Creo que en el verano, si bien es difícil dormir, se puede llegar a ser más productivo. Justamente, el problema es que la presencia del sol no permite a los locales parar y se formenta más la productividad. Al contrario, la noche polar te coloca en un estado de reposo a pesar de que sean las tres de la tarde. De esta forma, el cuerpo deja de obedecer las mismas reglas temporales que antes determinaban nuestra rutina.

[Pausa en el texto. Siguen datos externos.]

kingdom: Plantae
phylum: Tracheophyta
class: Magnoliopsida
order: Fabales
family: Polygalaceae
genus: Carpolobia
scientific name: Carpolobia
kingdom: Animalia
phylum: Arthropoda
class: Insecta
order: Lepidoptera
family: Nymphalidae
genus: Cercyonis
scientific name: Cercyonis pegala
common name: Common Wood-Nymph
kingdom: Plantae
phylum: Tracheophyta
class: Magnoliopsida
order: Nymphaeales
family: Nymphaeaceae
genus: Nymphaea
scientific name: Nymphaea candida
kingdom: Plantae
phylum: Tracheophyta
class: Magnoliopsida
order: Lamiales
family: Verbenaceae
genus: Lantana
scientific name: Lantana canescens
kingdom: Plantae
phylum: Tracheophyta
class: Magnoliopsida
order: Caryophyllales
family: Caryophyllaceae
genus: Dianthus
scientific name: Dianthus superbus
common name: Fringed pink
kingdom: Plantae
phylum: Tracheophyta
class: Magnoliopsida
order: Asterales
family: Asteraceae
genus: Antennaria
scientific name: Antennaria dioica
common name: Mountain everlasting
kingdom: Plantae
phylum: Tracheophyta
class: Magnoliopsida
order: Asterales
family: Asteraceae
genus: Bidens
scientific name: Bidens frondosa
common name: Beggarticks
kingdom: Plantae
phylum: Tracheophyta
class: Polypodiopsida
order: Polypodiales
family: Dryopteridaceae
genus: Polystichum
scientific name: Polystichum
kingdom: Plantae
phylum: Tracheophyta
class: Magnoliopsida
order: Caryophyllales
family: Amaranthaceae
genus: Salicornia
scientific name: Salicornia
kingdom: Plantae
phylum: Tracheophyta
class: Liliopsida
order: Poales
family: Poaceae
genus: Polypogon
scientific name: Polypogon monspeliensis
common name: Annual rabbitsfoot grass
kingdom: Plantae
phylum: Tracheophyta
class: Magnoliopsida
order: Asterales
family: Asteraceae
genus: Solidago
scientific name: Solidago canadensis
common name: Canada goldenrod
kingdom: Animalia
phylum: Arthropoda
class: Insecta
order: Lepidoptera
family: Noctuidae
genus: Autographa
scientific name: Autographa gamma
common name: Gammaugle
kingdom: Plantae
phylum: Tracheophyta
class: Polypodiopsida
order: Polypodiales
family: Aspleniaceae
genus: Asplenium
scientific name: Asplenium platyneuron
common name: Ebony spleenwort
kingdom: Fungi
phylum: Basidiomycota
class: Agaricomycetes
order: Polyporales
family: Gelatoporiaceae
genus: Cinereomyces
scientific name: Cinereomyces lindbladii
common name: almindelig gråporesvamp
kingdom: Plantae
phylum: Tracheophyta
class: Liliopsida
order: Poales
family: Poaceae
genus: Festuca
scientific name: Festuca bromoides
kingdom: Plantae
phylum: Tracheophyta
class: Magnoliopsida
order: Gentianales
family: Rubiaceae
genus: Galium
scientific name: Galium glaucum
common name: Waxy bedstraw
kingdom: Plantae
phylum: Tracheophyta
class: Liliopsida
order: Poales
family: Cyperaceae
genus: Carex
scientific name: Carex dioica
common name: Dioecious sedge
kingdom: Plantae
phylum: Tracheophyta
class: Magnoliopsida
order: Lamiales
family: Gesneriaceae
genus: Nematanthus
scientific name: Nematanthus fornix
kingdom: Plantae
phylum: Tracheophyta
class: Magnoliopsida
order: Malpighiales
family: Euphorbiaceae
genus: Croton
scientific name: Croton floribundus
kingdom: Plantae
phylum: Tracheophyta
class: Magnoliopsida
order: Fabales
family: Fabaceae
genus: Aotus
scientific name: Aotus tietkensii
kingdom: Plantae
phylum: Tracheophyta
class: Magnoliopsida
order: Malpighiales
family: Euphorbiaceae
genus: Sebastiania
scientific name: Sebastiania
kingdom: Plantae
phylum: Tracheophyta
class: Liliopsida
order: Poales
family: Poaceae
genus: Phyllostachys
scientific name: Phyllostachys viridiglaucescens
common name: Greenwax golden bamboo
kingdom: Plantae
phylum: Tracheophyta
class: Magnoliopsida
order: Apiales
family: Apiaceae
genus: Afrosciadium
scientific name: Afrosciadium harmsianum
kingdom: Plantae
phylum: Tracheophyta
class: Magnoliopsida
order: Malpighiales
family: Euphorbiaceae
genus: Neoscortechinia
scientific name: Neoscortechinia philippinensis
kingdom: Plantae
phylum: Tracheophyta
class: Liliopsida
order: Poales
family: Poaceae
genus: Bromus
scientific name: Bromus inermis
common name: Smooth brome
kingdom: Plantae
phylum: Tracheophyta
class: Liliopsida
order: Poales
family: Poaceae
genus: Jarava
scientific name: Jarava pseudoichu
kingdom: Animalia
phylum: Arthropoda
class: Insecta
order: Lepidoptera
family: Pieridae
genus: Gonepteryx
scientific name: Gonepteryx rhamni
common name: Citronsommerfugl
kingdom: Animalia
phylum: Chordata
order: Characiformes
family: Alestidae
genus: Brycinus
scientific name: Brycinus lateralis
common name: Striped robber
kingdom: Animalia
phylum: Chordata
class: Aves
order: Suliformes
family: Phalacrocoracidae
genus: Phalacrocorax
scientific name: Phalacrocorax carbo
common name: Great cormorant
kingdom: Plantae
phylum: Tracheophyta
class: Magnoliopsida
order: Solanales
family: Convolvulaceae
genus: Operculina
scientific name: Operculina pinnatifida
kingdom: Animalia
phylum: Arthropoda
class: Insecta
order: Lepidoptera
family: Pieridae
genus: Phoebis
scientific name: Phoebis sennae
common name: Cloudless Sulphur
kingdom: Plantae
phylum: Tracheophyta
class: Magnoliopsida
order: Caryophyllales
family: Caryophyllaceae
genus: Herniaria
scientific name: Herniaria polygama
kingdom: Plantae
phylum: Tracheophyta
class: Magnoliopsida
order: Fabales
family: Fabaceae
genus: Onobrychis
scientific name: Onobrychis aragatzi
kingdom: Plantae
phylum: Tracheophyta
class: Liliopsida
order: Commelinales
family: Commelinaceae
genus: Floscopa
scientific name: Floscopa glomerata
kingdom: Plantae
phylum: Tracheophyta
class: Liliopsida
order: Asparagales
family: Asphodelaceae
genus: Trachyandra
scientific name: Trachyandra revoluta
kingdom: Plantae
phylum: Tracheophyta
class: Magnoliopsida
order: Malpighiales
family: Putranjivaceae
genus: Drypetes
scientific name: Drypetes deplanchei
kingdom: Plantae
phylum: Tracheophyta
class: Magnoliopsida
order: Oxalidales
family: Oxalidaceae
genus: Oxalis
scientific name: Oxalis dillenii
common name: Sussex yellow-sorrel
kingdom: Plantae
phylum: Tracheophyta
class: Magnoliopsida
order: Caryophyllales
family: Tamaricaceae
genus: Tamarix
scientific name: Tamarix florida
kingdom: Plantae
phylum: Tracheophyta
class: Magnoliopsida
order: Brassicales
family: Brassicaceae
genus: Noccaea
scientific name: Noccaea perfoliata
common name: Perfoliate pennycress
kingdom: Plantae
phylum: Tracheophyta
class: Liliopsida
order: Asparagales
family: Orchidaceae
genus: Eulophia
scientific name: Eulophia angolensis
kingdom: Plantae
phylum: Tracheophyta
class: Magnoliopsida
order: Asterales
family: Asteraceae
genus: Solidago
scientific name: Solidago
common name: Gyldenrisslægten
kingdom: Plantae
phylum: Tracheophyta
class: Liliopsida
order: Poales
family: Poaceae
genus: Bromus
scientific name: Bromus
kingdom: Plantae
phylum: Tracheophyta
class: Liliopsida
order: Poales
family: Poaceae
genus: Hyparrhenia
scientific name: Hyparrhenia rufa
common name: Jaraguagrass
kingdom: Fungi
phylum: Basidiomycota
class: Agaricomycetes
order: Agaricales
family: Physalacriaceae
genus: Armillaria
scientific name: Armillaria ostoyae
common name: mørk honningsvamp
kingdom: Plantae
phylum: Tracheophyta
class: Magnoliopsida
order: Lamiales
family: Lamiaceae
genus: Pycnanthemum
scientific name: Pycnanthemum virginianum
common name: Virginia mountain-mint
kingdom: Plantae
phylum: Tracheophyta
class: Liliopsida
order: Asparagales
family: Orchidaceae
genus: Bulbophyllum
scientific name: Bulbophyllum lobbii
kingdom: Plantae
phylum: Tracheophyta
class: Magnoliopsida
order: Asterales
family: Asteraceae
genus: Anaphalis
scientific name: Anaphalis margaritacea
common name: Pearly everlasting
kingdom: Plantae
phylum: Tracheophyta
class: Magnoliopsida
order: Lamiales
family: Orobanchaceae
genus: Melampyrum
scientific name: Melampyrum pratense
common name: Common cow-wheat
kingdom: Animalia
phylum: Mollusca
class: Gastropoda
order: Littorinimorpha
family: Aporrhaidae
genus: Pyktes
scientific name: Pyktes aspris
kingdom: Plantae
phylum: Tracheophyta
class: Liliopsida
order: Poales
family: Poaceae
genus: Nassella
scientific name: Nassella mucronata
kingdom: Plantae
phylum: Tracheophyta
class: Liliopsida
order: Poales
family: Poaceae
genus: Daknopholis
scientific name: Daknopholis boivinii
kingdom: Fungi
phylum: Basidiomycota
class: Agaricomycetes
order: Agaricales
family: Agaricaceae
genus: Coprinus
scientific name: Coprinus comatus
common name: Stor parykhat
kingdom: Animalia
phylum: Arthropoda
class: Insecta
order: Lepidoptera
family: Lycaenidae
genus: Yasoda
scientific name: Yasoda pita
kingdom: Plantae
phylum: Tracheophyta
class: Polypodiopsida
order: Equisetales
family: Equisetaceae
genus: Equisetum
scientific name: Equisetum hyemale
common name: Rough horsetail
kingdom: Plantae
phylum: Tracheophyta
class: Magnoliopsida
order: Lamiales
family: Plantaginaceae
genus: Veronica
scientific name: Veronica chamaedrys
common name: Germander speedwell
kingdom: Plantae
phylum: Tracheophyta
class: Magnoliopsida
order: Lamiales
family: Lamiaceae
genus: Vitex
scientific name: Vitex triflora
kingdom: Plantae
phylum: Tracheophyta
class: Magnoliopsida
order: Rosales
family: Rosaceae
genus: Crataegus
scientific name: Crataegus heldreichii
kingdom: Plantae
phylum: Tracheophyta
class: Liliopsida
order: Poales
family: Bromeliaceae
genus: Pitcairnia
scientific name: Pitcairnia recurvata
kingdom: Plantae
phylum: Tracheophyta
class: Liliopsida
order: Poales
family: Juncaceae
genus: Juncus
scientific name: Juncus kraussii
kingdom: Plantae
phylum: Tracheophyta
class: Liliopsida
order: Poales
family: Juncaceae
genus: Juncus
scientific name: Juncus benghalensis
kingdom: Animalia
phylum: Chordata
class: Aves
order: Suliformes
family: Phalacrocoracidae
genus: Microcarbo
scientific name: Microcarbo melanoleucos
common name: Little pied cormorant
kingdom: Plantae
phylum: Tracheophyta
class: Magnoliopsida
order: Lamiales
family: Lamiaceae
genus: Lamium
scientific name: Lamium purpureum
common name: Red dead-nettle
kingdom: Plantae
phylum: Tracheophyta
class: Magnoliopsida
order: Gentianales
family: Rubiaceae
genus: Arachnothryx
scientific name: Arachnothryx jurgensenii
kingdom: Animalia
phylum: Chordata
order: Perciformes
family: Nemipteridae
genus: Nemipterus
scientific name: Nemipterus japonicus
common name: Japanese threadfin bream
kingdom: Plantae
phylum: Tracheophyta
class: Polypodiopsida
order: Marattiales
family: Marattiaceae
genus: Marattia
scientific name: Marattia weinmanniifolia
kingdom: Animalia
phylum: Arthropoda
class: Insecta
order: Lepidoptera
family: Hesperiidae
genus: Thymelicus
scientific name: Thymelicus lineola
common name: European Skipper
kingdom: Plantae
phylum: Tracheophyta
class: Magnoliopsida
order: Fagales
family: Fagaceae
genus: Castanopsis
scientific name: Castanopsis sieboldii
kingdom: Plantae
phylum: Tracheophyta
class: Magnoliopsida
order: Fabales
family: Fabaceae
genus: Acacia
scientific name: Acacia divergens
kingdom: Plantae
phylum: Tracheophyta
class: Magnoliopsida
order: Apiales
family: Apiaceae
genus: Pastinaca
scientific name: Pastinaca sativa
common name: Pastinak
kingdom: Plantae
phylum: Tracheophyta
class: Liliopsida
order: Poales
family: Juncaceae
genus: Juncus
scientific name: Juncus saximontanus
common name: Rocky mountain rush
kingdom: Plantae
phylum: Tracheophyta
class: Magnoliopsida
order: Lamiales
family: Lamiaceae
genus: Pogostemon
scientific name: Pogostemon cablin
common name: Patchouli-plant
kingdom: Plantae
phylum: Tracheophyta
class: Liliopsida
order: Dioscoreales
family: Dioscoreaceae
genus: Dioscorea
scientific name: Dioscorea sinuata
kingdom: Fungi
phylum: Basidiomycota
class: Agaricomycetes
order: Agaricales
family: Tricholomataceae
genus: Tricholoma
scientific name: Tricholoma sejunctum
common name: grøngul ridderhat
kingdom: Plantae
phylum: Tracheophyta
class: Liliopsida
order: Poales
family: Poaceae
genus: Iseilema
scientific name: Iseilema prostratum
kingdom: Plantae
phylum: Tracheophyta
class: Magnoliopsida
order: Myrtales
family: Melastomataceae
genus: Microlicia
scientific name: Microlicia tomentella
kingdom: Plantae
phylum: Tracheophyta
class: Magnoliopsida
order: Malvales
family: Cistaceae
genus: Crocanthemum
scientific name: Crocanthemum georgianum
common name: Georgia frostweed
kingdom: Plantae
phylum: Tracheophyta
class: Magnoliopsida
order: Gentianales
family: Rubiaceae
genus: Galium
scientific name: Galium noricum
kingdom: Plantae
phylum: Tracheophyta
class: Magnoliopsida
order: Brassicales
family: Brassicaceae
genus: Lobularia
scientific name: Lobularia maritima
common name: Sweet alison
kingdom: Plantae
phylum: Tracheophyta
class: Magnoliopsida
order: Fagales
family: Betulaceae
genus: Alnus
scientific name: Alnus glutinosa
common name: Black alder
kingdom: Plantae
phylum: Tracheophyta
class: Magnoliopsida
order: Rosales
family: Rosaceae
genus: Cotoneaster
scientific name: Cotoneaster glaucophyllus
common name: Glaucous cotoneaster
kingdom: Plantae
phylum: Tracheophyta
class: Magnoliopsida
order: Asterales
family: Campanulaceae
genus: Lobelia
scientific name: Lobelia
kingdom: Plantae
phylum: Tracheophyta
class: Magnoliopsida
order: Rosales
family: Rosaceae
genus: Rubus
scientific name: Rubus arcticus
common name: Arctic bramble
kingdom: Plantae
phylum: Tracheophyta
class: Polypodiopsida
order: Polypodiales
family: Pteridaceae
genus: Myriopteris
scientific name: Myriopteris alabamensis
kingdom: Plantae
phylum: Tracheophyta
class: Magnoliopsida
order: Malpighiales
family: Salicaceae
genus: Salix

Por un lado, el hecho de que no haya un final y un reinicio claros genera cierta desorientación. En este sentido, el tiempo parece ser una corriente ininterrumpida y todo se percibe como si fuera lo mismo. Cada día, me levantaba y me iba a dormir en el medio de la oscuridad, fueran las nueve de la mañana o las nueve de la noche, el cielo se veía igual.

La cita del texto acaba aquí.